The key actor on the Hamas side was Ahmed Jaabari, the commander of Ezedin al Qassam, the military wing of Hamas. When he was convinced that Israel was ready to stand down as well, Jaabari was always ready to take the orders to force the ceasefire on all of the other factions and on Hamas.

Both Israel and Hamas had decided months ago not to take action on my proposed ceasefire option, which included within it a mechanism that would prevent Israeli pre-emptive actions and would enable Hamas to prove that it was prepared to prevent terror attacks against Israel. Both sides responded very seriously to the proposal, but without any signal that there was an openness on the other side, neither was willing to advance the possibility for testing it.

Several weeks ago, I decided to try once again and, through my counterpart in Hamas, we both began speaking to high level officials on both sides. A few days ago I met my counterpart in Cairo and we agreed that he would draft a new proposal based on our common understanding of what was required to make it work.

Yesterday morning, hours before Israel assassinated Ahmed Jaabari, my counterpart in Hamas presented the draft to Jaabari and to other Hamas leaders. Senior Hamas leaders on the outside had already seen it and had instructed him to check the reactions to it in Gaza. I was supposed to receive the draft yesterday evening to present to Israeli officials who were waiting for me to send it to them.

That option is now off the table. Jaabari is dead and so is the chance for a mutually beneficial long term ceasefire understanding. Why did Benjamin Netanyahu do it? The cynical answer already offered by Aluf Benn in Haaretz is elections consideration. Cast Lead was also conducted before elections. Hitting Jaabari, according to Netanyahu’s thinking, would help him in the upcoming Israeli elections. Perhaps this is true, perhaps not.

It seems to me that some of the commanders of the Israeli army have been very frustrated that the previous agreements to return to calm left Israel in a weaker position, with Hamas calling the shots. They have been calling to rebuild Israel’s deterrence. Let them in Gaza feel the pain of a serious Israeli attack and then they will think seven times before shooting more rockets, is what they proposed. In the last days there has been a lot of talk from politicians, military experts and officers to return to the policy of “targeted killings.” This, they claim, would make the Hamas leaders hide for their lives and stop shooting at us. These military geniuses failed to realize that what never worked in the past will not work now either.

Now millions of Israelis and Palestinians are living under the terror of attack. Many more Gazans will be killed than Israelis, but is this a worthy achievement that we can be proud of and that will guarantee our long term security? I don’t think so.

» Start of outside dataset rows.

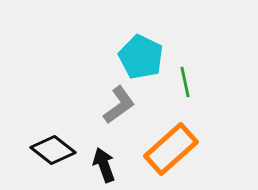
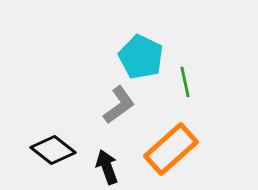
black arrow: moved 3 px right, 2 px down
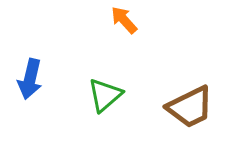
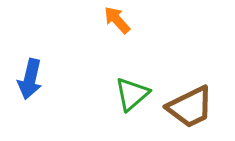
orange arrow: moved 7 px left
green triangle: moved 27 px right, 1 px up
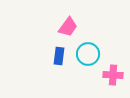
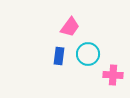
pink trapezoid: moved 2 px right
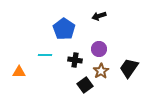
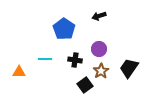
cyan line: moved 4 px down
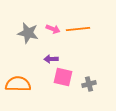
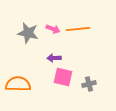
purple arrow: moved 3 px right, 1 px up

I can only imagine that the assassination of Jaabari has bought us the entry card to Cast Lead II. This time, the experts say, “Let’s finish them off. Let’s do the job that we didn’t do last time. Let’s do a regime change.” Well, I ask: what then? Do we really want to reoccupy Gaza, because that will be the consequence of a regime change. I don’t believe that Netanyahu wants re-occupation. So if that is not what he wants, he must be aware that, on the morning after, we will still be living next to Gaza, which still be run by Hamas. They are not going away and the people of Gaza are not going away.

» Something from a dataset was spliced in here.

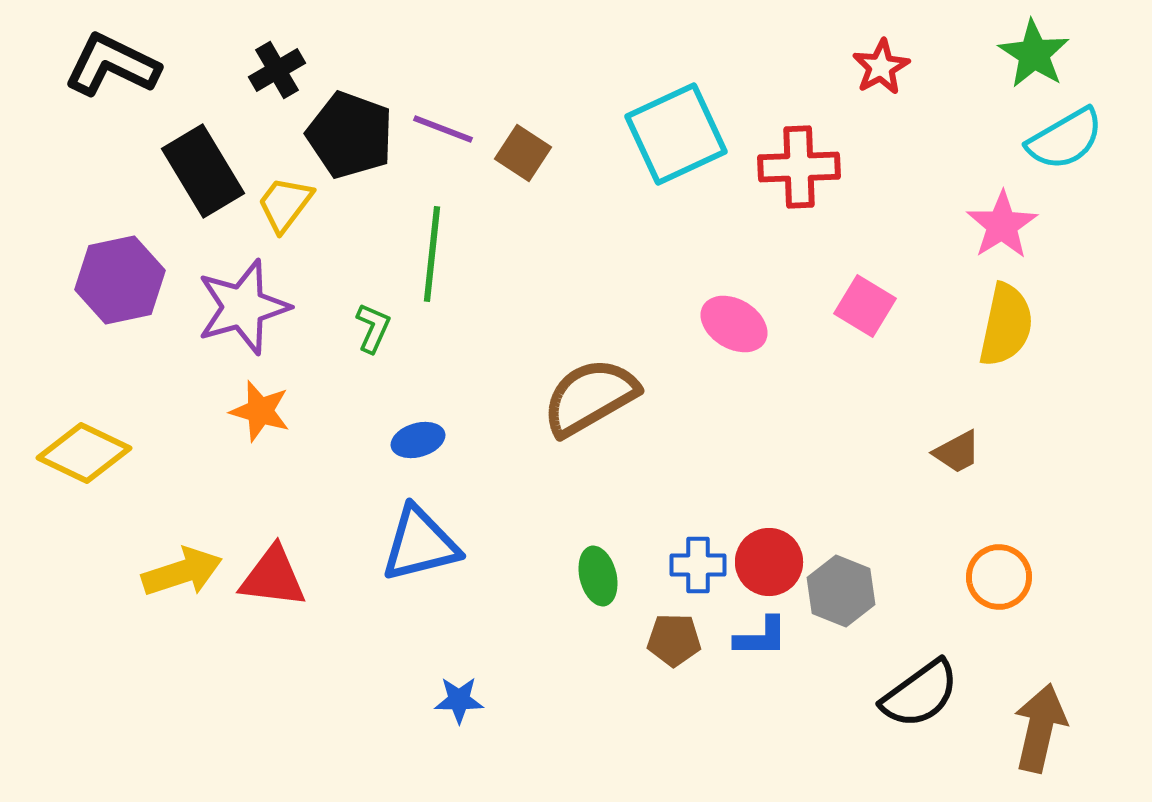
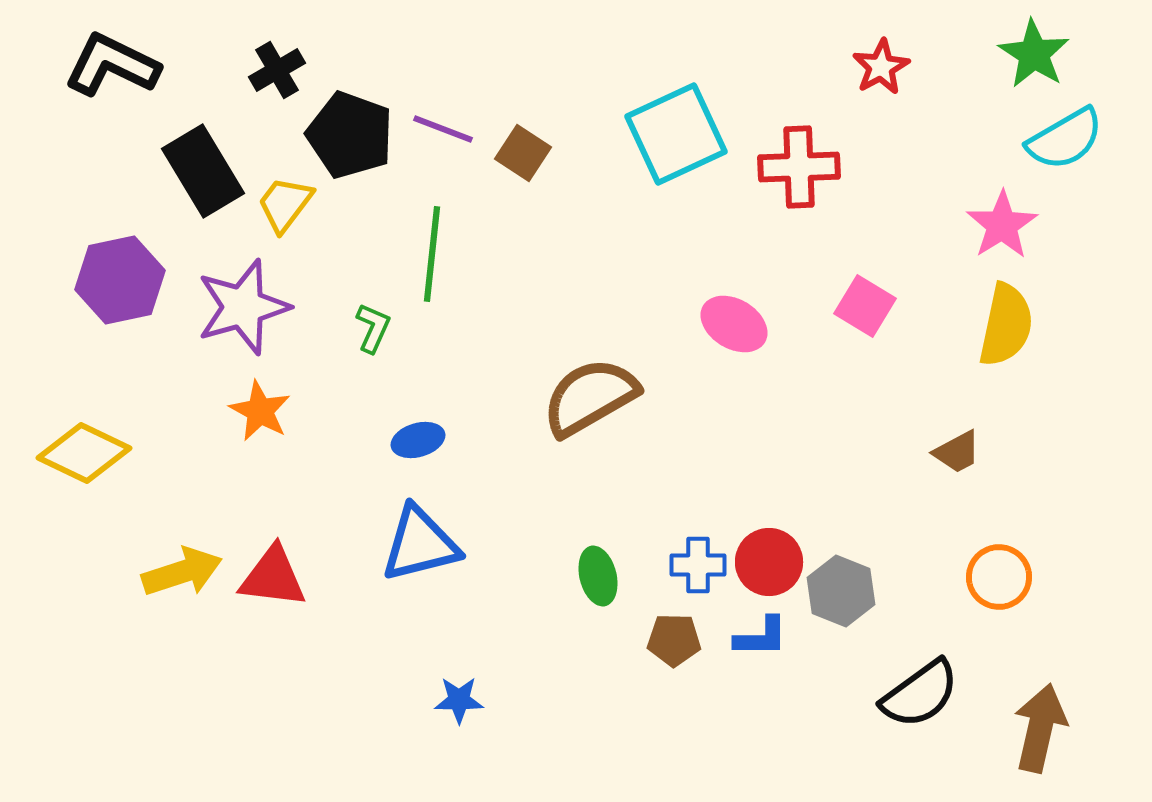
orange star: rotated 12 degrees clockwise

The assassination of Jaabari was a pre-emptive strike against the possibility of a long term ceasefire. Netanyahu has acted with extreme irresponsibility. He has endangered the people of Israel and struck a real blow against the few important more pragmatic elements within Hamas. He has given another victory to those who seek our destruction, rather than strengthen those who are seeking to find a possibility to live side-by-side, not in peace, but in quiet.